|Ph.D Student||Klas Sivan|
|Subject||Removal of Toxic Metals from Industrial Wastewater by their|
Stable Incorporation into Ferrites at Ambient
Temperatures: Process Development and
|Department||Department of Civil and Environmental Engineering||Supervisors||PROF. Ori Lahav|
|ASSOCIATE PROF. Yael Dubowski|
|Full Thesis text|
This work is devoted to the development of a novel process for the removal of toxic metals from wastewater. Ferrites containing different levels of six non-iron metal ions were first synthesized at 90ºC. The chemical composition, unit-cell sizes and dissolution behavior were assessed. Together with an extensive literature survey, the degree of incorporation was found to be (in terms of x MexFe3-xO4, Me is a non-iron metal) 1.0, 1.0, 0.78, 0.49, 0.35, and 0.0 for Zn(II), Co(II), Ni(II), Al(III), Cd(II) and Cr(III) respectively. The dissolution rate of the ferrites indicated that the chemical stability increased with increasing Me content for all of the ferrites except for Cd, which demonstrated an opposite behavior. The water exchange rate between the inner and outer hydration shells around a dissolved metal was found in this work to be associated with the distribution of Me inside the ferrite particles and to be correlated with the maximal incorporation degree trend. The only exception to this rule was Cd(II). This was attributed to its large ionic radius. The order of incorporation in ferrites precipitated at 30ºC was in agreement with that attained at the 90ºC synthesis. However, only around two thirds of the maximal incorporation attained at 90ºC was possible, probably as a result of the high Fe(II) concentration that was found to be required in the synthesis performed at ambient temperature. It was thus postulated that Me hinder the process because less Fe(II) is present to drive the reaction. Dissolution rates of ferrites produced at 30ºC increased with increasing Me content, in contrast with the results obtained at the 90ºC synthesis.
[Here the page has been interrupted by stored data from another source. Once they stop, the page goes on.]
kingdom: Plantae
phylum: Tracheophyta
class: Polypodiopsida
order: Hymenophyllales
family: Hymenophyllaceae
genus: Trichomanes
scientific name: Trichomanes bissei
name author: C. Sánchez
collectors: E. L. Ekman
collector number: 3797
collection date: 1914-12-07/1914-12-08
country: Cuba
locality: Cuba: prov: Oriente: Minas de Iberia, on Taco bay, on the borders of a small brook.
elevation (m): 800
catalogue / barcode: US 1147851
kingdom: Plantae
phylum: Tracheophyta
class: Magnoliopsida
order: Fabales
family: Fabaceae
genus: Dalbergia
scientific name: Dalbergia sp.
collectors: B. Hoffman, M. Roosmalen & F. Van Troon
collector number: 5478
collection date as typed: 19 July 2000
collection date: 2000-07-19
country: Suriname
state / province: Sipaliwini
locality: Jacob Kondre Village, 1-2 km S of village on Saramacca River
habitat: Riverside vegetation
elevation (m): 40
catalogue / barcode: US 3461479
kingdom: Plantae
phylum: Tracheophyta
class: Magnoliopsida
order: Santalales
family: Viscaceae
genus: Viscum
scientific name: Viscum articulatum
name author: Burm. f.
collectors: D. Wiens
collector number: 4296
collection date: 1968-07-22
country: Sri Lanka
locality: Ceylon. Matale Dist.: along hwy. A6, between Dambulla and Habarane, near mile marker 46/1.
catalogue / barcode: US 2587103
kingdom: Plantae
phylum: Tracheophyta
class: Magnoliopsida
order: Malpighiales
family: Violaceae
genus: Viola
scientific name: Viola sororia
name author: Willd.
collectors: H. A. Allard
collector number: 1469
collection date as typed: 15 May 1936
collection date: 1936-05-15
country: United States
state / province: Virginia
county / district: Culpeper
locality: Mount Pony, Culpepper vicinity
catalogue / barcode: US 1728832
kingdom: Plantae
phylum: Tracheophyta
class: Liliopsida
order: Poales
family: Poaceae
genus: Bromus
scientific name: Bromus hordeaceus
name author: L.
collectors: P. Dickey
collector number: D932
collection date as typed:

This observation was shown to be associated with higher amount of water molecules incorporated into the ferrite structure during synthesis at ambient temperatures. From overall process efficiency standpoint it was concluded that the ATFP is capable of producing a highly stable end-product at relatively high Fe/Me ratios (>10), while >97% of the wastewater volume is treated to comply with Me regulation levels. Increasing the synthesis temperature will increase the incorporation level and stability and reduce external Fe demand. This can be economically attained by a simple separation process.